Department of Animal Sciences, Animal Breeding and Genetics Group, University of Goettingen, Göttingen, Germany.
Center for Integrated Breeding Research, University of Goettingen, Göttingen, Germany.
PLoS One. 2021 Mar 30;16(3):e0245178. doi: 10.1371/journal.pone.0245178. eCollection 2021.
Single nucleotide polymorphisms (SNPs), genotyped with arrays, have become a widely used marker type in population genetic analyses over the last 10 years. However, compared to whole genome re-sequencing data, arrays are known to lack a substantial proportion of globally rare variants and tend to be biased towards variants present in populations involved in the development process of the respective array. This affects population genetic estimators and is known as SNP ascertainment bias. We investigated factors contributing to ascertainment bias in array development by redesigning the Axiom™ Genome-Wide Chicken Array in silico and evaluating changes in allele frequency spectra and heterozygosity estimates in a stepwise manner. A sequential reduction of rare alleles during the development process was shown. This was mainly caused by the identification of SNPs in a limited set of populations and a within-population selection of common SNPs when aiming for equidistant spacing. These effects were shown to be less severe with a larger discovery panel. Additionally, a generally massive overestimation of expected heterozygosity for the ascertained SNP sets was shown. This overestimation was 24% higher for populations involved in the discovery process than not involved populations in case of the original array. The same was observed after the SNP discovery step in the redesign. However, an unequal contribution of populations during the SNP selection can mask this effect but also adds uncertainty. Finally, we make suggestions for the design of specialized arrays for large scale projects where whole genome re-sequencing techniques are still too expensive.

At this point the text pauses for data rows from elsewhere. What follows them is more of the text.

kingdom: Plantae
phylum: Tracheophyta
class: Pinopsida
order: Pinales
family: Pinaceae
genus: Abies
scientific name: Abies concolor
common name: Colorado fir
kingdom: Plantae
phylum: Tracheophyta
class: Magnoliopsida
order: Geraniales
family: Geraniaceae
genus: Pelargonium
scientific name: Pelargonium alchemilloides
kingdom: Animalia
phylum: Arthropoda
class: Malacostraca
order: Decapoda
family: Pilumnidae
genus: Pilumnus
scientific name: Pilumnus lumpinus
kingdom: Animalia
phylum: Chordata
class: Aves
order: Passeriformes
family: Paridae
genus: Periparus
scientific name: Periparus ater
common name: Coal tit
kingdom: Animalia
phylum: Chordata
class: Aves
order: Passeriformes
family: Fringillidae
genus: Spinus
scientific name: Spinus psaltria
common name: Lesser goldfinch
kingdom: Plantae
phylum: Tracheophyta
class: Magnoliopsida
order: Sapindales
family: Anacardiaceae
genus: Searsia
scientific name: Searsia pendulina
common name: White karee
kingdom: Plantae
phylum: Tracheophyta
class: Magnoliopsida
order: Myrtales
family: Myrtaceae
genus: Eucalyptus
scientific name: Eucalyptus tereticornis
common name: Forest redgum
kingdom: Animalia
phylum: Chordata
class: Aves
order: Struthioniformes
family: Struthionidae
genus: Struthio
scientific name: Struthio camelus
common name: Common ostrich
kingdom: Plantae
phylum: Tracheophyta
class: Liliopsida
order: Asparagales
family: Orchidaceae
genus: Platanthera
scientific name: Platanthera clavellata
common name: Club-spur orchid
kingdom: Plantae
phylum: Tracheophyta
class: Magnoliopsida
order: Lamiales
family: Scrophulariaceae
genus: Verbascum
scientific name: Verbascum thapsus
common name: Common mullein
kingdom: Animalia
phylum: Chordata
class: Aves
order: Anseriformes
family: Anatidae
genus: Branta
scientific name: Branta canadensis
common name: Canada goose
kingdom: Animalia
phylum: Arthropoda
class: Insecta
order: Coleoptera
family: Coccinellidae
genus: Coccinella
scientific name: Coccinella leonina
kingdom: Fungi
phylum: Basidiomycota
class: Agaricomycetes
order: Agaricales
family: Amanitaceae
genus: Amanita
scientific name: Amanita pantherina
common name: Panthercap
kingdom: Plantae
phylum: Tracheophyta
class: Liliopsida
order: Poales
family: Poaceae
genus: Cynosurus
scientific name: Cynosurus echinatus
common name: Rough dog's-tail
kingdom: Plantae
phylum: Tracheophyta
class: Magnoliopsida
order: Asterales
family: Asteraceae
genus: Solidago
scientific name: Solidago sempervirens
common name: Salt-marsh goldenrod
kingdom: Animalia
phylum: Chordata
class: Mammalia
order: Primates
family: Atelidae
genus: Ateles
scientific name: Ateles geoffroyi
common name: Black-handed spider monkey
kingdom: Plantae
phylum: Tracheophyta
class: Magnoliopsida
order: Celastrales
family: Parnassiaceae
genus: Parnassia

单核苷酸多态性(SNPs),通过芯片进行基因分型,在过去 10 年中已成为群体遗传学分析中广泛使用的标记类型。然而,与全基因组重测序数据相比,芯片已知缺乏相当一部分全球罕见变异体,并且往往偏向于参与各自芯片开发过程的人群中存在的变异体。这会影响群体遗传估算值,这种现象被称为 SNP 确定偏差。我们通过重新设计 Axiom™全基因组鸡芯片,以逐步的方式评估等位基因频率谱和杂合度估计值的变化,来研究导致芯片开发中确定偏差的因素。结果显示,在开发过程中罕见等位基因逐渐减少。这主要是由于在有限的人群中确定 SNP 以及在以等距间隔为目标时对常见 SNP 进行群体内选择所致。发现面板较大时,这些影响会较小。此外,还显示出对确定的 SNP 集的预期杂合度的普遍严重高估。与未参与原始芯片发现过程的人群相比,参与发现过程的人群中的这种高估要高出 24%。在重新设计后的 SNP 发现步骤中也观察到了同样的情况。但是,在 SNP 选择过程中,群体的不平衡贡献可能会掩盖这种影响,但也会增加不确定性。最后,我们对大型项目中专门设计的芯片提出了建议,在这些项目中,全基因组重测序技术仍然过于昂贵。